Volvo wordt een massa-constructeur
De Amazon werd de eerste Volvo waarvan er meer exemplaren een koper buiten Zweden vonden. Dankzij dit model was Volvo dus gelanceerd als massa-constructeur. Om gans Europa en Noord-Amerika te kunnen beleveren, had Volvo extra productiecapaciteit nodig. En er was ook de ambitie om voet aan de grond krijgen in de pas opgestarte Europese Gemeenschap. Vanaf 1965 werden er Volvo’s in Gent geassembleerd. Tot op heden één van de weinige autofabrieken in België waar nog rook uit de schouw komt.

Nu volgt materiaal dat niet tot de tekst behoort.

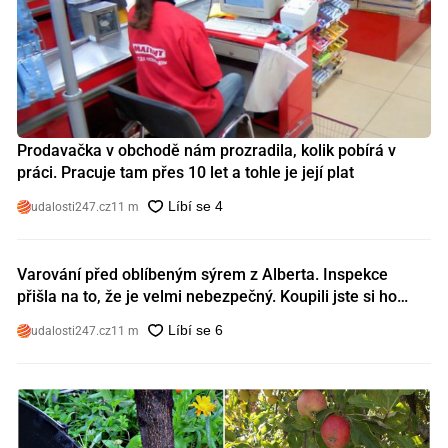
Prodavačka v obchodě nám prozradila, kolik pobírá v
práci. Pracuje tam přes 10 let a tohle je její plat
udalosti247.cz
11 m
Varování před oblíbeným sýrem z Alberta. Inspekce
přišla na to, že je velmi nebezpečný. Koupili jste si ho
také?
udalosti247.cz
11 m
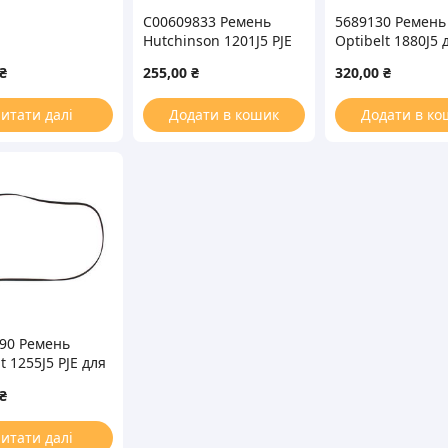
C00609833 Ремень
5689130 Ремень
Hutchinson 1201J5 PJE
Optibelt 1880J5 
для стиральной
стиральной ма
₴
255,00
₴
320,00
₴
машины
итати далі
Додати в кошик
Додати в ко
90 Ремень
t 1255J5 PJE для
льной машины
₴
итати далі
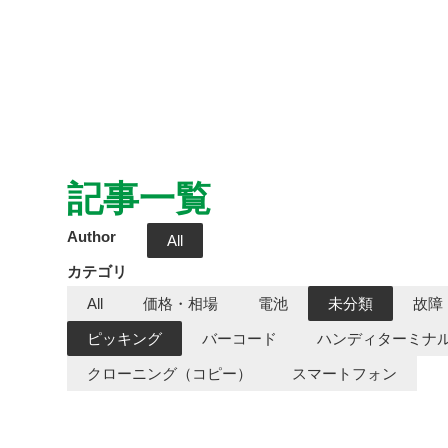
記事一覧
Author
All
カテゴリ
All
価格・相場
電池
未分類
故障
ピッキング
バーコード
ハンディターミナル
クローニング（コピー）
スマートフォン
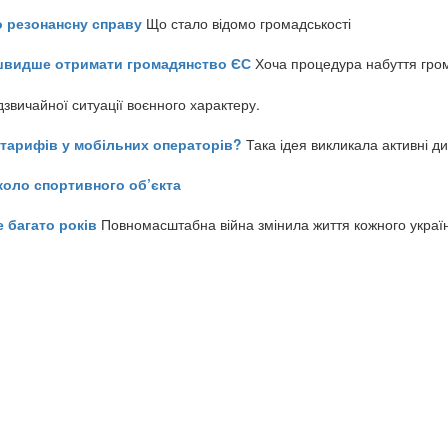
о резонансну справу
Що стало відомо громадськості
айшвидше отримати громадянство ЄС
Хоча процедура набуття гром
звичайної ситуації воєнного характеру.
ь тарифів у мобільних операторів?
Така ідея викликала активні д
коло спортивного об’єкта
е багато років
Повномасштабна війна змінила життя кожного украї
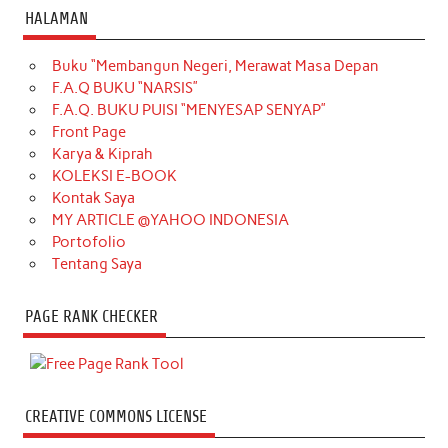
HALAMAN
Buku “Membangun Negeri, Merawat Masa Depan
F.A.Q BUKU “NARSIS”
F.A.Q. BUKU PUISI “MENYESAP SENYAP”
Front Page
Karya & Kiprah
KOLEKSI E-BOOK
Kontak Saya
MY ARTICLE @YAHOO INDONESIA
Portofolio
Tentang Saya
PAGE RANK CHECKER
CREATIVE COMMONS LICENSE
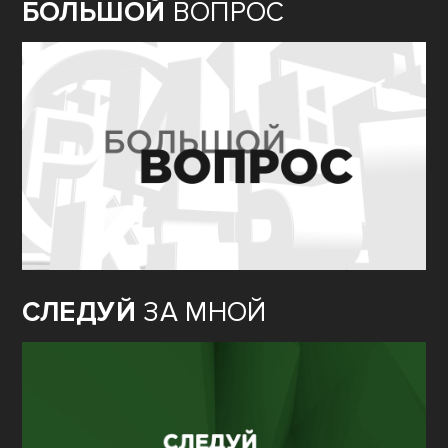
БОЛЬШОЙ
ВОПРОС
СЛЕДУЙ
ЗА МНОЙ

Einde 1967 eindigde de productie van de vierdeurs. Deze werd vervangen door de veel strakkere 140. In 1970 rolde de laatste tweedeurs van de band. Zowel in Zweden als in België werden 667.791 Amazons gebouwd. En ze zijn nog lang niet allemaal verdwenen, wat zeer uitzonderlijk is voor auto’s van die leeftijd, maar eigenlijk niet zo verwonderlijk.